[Records provided]
----
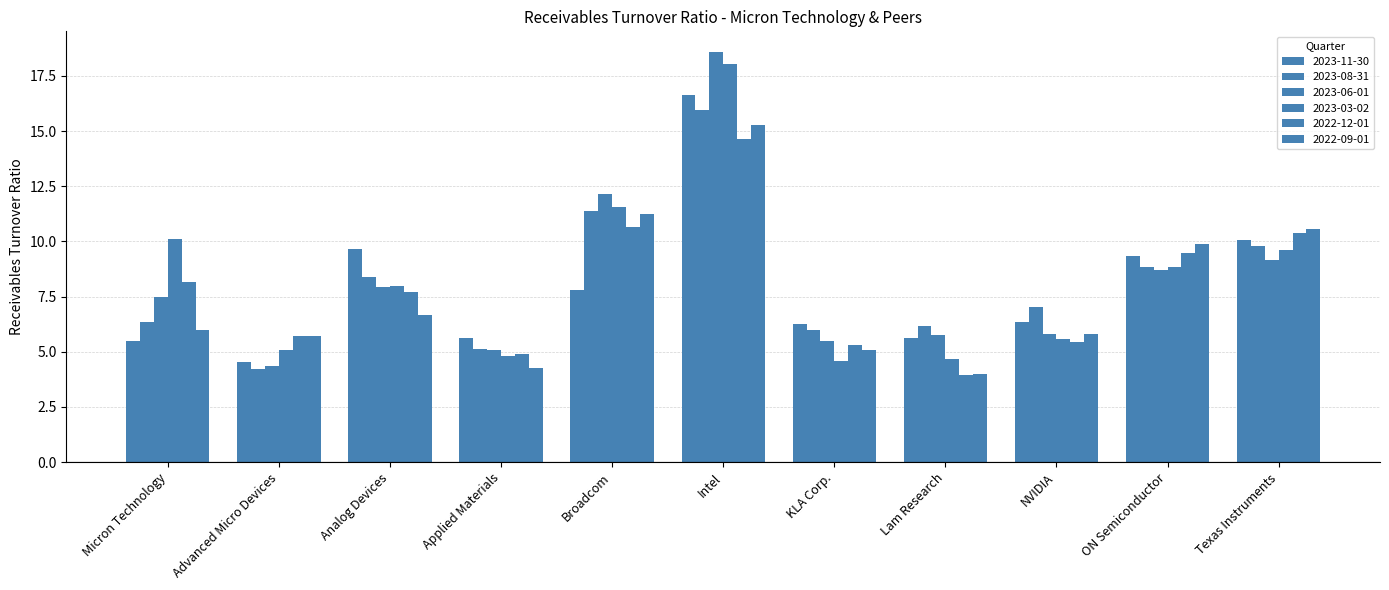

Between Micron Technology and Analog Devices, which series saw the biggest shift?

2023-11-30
----
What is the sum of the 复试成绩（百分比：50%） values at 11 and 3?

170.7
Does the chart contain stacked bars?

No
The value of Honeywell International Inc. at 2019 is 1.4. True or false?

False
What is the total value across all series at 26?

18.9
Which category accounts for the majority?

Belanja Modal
----
[Your goal] Find every line that contains the string "What", matching case, and copy each one.

[Task answer]
What is the sum of the 复试成绩（百分比：50%） values at 11 and 3?
What is the total value across all series at 26?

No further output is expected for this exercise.